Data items
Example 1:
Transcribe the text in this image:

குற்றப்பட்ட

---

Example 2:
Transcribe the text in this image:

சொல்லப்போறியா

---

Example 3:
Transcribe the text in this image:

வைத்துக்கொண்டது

What you have to do. Rewrite every line of the rows above as a Markdown table with the columns "No." and "Line". Number the lines in order and leave out any blank ones.

Solution to this exercise.
| No. | Line |
|---|---|
| 1 | Example 1: |
| 2 | Transcribe the text in this image: |
| 3 | குற்றப்பட்ட |
| 4 | --- |
| 5 | Example 2: |
| 6 | Transcribe the text in this image: |
| 7 | சொல்லப்போறியா |
| 8 | --- |
| 9 | Example 3: |
| 10 | Transcribe the text in this image: |
| 11 | வைத்துக்கொண்டது |